Я тогда еще не знал их сценарий, но чувствовал в этом вопросе подвох. Ведь я недавно вернулся из армии, где одно время служил в отдельном пулеметном батальоне. Поэтому я был находкой для них, так как остальные мужики из нашей компании и пулемета-то никогда в глаза не видели, разве что Володька Сулимов, недавно вернувшийся с фронта.

— Я вообще не знаком с пулеметами, — отвечал я.

— Вы служили в ОПБ, по стрельбе из пулемета у вас значится пятерка. Почему вы лжете следствию?

— Я не лгу следствию. Умение стрелять точно в цель не свидетельствует о знаниях матчасти пулеметов. Я стрелял только из станкового пулемета «максим» и даже его матчасти не знаю, так как службу проходил в химвзводе, где изучал в основном средства химической защиты.

Макаров выходил из себя. Но по матчасти у нас действительно не было экзамена. И он начинал меня уговаривать, что стрелять, не зная матчасти, невозможно. Вытаскивал свой пистолет ТТ и показывал, как быстро он его разбирает и собирает, а заканчивал эту сцену тем, что прицеливался мне в лоб. Но я видел, что обойма у него была пустой, и не боялся случайного выстрела. А сознательного тем более, так как в то время в кабинетах следователей уже не расстреливали.

● ● ● ●

РАБОЧЕЕ ЗАДАНИЕ 1 :: Из какого пулемета, по словам рассказчика в учебном отрывке, ему доводилось стрелять?
РАБОЧЕЕ ЗАДАНИЕ 2 :: Изложите содержание учебного отрывка в двух предложениях.
РАБОЧЕЕ ЗАДАНИЕ 3 :: Как перевести на английский язык предложение из учебного отрывка «Но я видел, что обойма у него была пустой, и не боялся случайного выстрела.»?
Данные здесь никакой роли не играют.

● ● ● ●

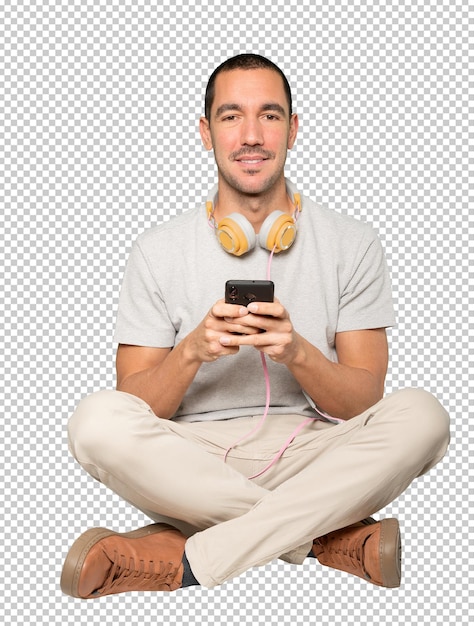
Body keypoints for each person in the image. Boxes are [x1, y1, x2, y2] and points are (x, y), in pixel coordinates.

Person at [61, 54, 450, 599]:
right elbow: (134, 403)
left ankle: (191, 561)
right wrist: (191, 351)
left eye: (269, 116)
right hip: (190, 459)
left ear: (293, 129)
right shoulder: (155, 251)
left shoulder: (353, 242)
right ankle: (320, 539)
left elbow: (364, 400)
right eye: (230, 116)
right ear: (205, 132)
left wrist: (298, 353)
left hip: (316, 451)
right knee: (94, 422)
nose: (251, 135)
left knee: (424, 416)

● ● ● ●

РЕЗУЛЬТАТ 1 :: Только из станкового пулемета «максим».

РЕЗУЛЬТАТ 2 :: На допросе рассказчик, недавно вернувшийся из армии, где служил в отдельном пулеметном батальоне, утверждает, что не знаком с пулеметами: он стрелял только из «максима», а служил в химвзводе. Следователь Макаров выходит из себя, уговаривает его и прицеливается ему в лоб из пистолета ТТ, но рассказчик не боится, так как видит, что обойма пустая.

РЕЗУЛЬТАТ 3 :: But I saw that his magazine was empty, and I was not afraid of an accidental shot.